Sébastien Lecornu a quant à lui insisté sur le fait que le programme approche « du moment de vérité », dans lequel le développement doit progresser vers la construction d’un prototype de l’avion de combat. Il a rappelé que « le FCAS engage beaucoup d’enjeux et qu’il reste de nombreuses questions à éclaircir. » Il a également mis en avant la nécessité d’une structure organisationnelle claire pour gérer les responsabilités des entreprises impliquées.
La France et l’Allemagne ont également réitéré leur soutien unifié au système principal de combat terrestre (MGCS), projet conjoint de char de nouvelle génération. Toutefois, Lecornu a tenu à distinguer clairement ce programme du FCAS, soulignant que les calendriers et les accords sont très différents entre ces deux initiatives.
Un point majeur de préoccupation, selon Lecornu, concerne la capacité du FCAS à livrer un avion de combat pleinement opérationnel en 2040, date prévue pour la mise en service. Pour l’armée de l’Air française, cet appareil devra aussi être capable de transporter des armes nucléaires, ce qui renforce les exigences en matière de performances et de sécurité.
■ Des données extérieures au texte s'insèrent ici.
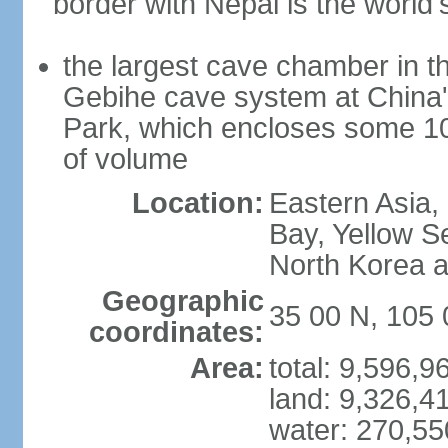
border with Nepal is the world'
the largest cave chamber in t
Gebihe cave system at China
Park, which encloses some 10.7
of volume
Location:
Eastern Asia,
Bay, Yellow S
North Korea 
Geographic
35 00 N, 105 
coordinates:
Area:
total: 9,596,
land: 9,326,4
water: 270,5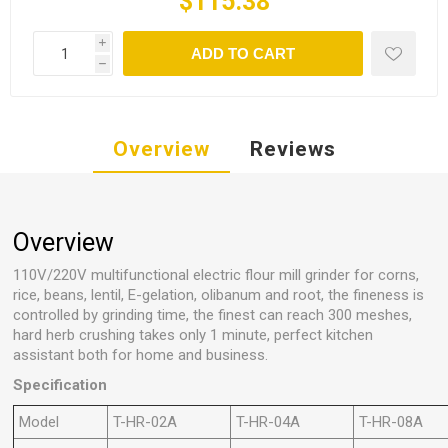
$115.38
i
ADD TO CART
h
Overview
Reviews
Overview
110V/220V multifunctional electric flour mill grinder for corns,
rice, beans, lentil, E-gelation, olibanum and root, the fineness is
controlled by grinding time, the finest can reach 300 meshes,
hard herb crushing takes only 1 minute, perfect kitchen
assistant both for home and business.
Specification
Model
T-HR-02A
T-HR-04A
T-HR-08A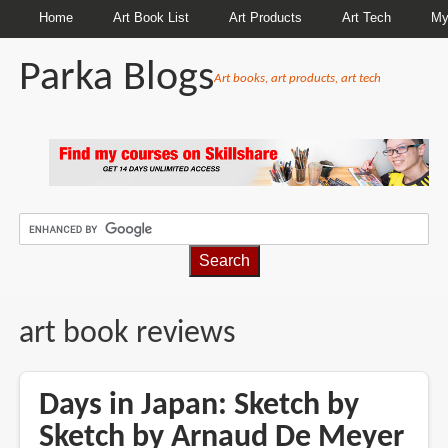
Home
Art Book List
Art Products
Art Tech
My
Parka Blogs
Art books, art products, art tech
BREADCRUMBS
art book reviews
Days in Japan: Sketch by
Sketch by Arnaud De Meyer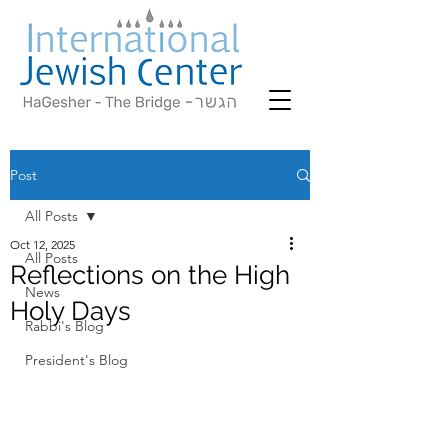
Post
All Posts
Oct 12, 2025
All Posts
Reflections on the High
News
Holy Days
Rabbi's Blog
President's Blog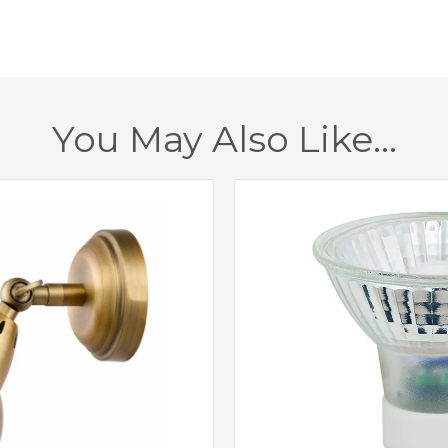
Dimmable
Class
Finish
You May Also Like…
Brand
« La complexité du projet, avec de nombreux sous-traitants, est un point faible important, car cela pourrait compromettre le respect des délais », a averti le ministre français. Il a souligné que la concurrence internationale, notamment chinoise, ne laissera pas de marge de manœuvre : « Si nous perdons du temps dans de longues discussions, une bataille décisive sera engagée. En 2040, nous devons être à la pointe ou risquer de rester à la traîne. »
Il est à noter que l’Espagne joue un rôle significatif dans le développement du FCAS, avec l’implication de plusieurs entreprises telles qu’Indra, Airbus Espagne, ITP Aero, GMV, Sener et Tecnobit.